(Collected data entries)

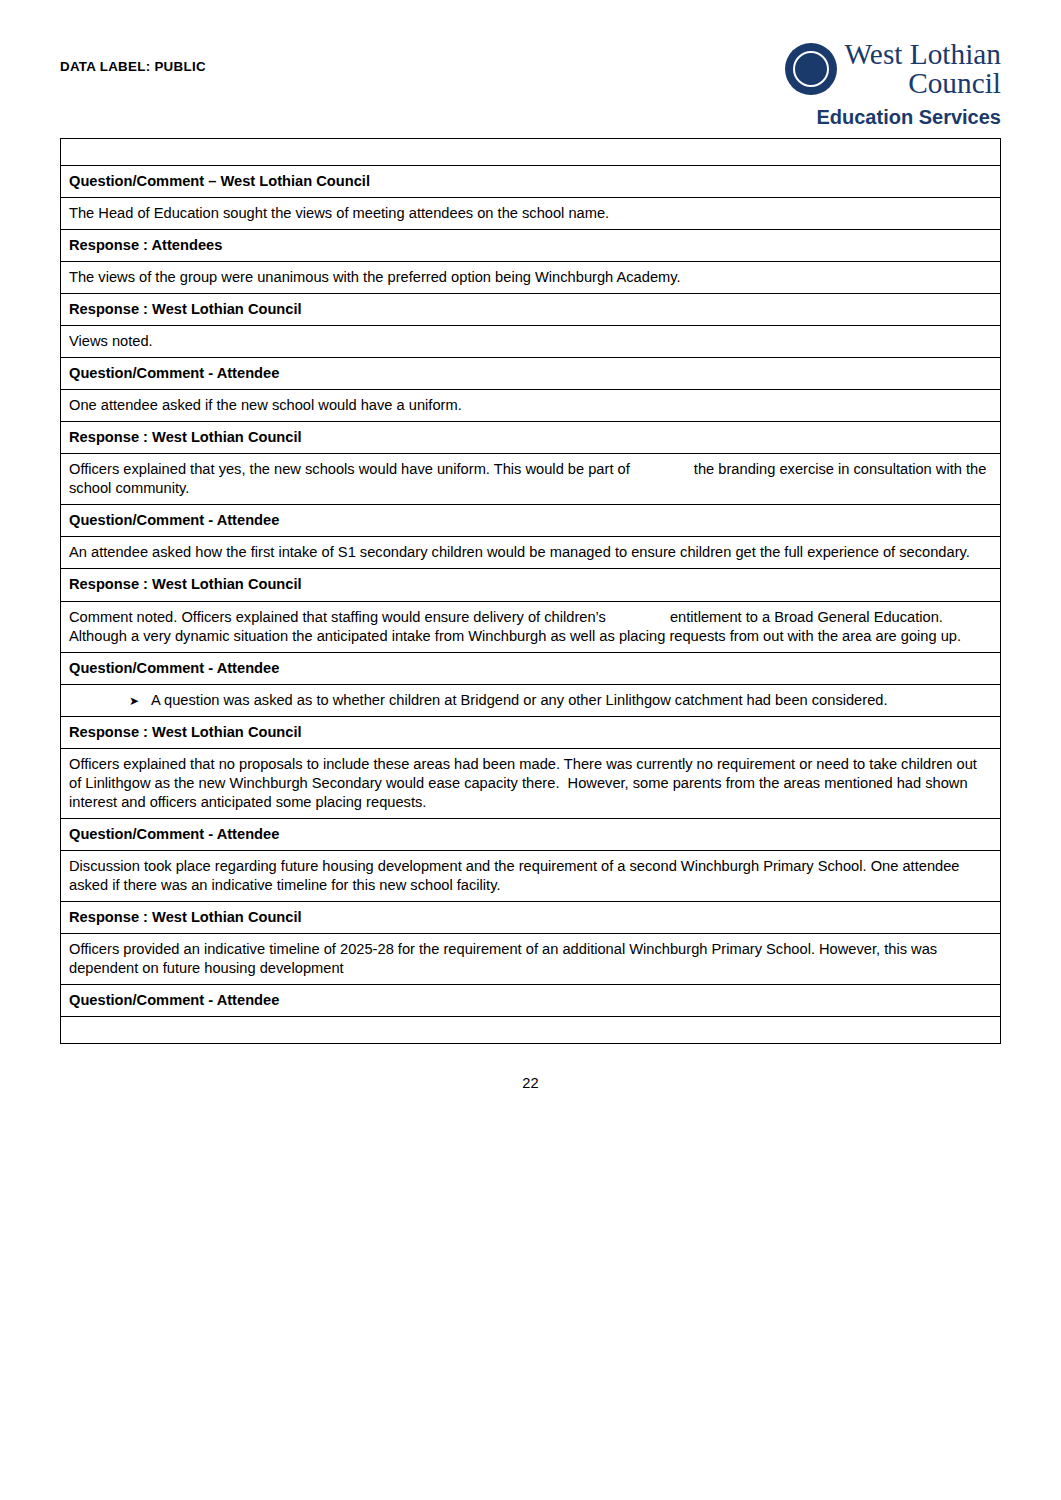DATA LABEL: PUBLIC
West Lothian
Council
Education Services
| Question/Comment – West Lothian Council |
| The Head of Education sought the views of meeting attendees on the school name. |
| Response : Attendees |
| The views of the group were unanimous with the preferred option being Winchburgh Academy. |
| Response : West Lothian Council |
| Views noted. |
| Question/Comment - Attendee |
| One attendee asked if the new school would have a uniform. |
| Response : West Lothian Council |
| Officers explained that yes, the new schools would have uniform. This would be part of the branding exercise in consultation with the school community. |
| Question/Comment - Attendee |
| An attendee asked how the first intake of S1 secondary children would be managed to ensure children get the full experience of secondary. |
| Response : West Lothian Council |
| Comment noted. Officers explained that staffing would ensure delivery of children’s entitlement to a Broad General Education. Although a very dynamic situation the anticipated intake from Winchburgh as well as placing requests from out with the area are going up. |
| Question/Comment - Attendee |
| A question was asked as to whether children at Bridgend or any other Linlithgow catchment had been considered. |
| Response : West Lothian Council |
| Officers explained that no proposals to include these areas had been made. There was currently no requirement or need to take children out of Linlithgow as the new Winchburgh Secondary would ease capacity there. However, some parents from the areas mentioned had shown interest and officers anticipated some placing requests. |
| Question/Comment - Attendee |
| Discussion took place regarding future housing development and the requirement of a second Winchburgh Primary School. One attendee asked if there was an indicative timeline for this new school facility. |
| Response : West Lothian Council |
| Officers provided an indicative timeline of 2025-28 for the requirement of an additional Winchburgh Primary School. However, this was dependent on future housing development |
| Question/Comment - Attendee |
22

▶ **Exercise directions**: Collect every line with the string "intake" from the records, and copy each.

▶ **Task result**:
| An attendee asked how the first intake of S1 secondary children would be managed to ensure children get the full experience of secondary. |
| Comment noted. Officers explained that staffing would ensure delivery of children’s entitlement to a Broad General Education. Although a very dynamic situation the anticipated intake from Winchburgh as well as placing requests from out with the area are going up. |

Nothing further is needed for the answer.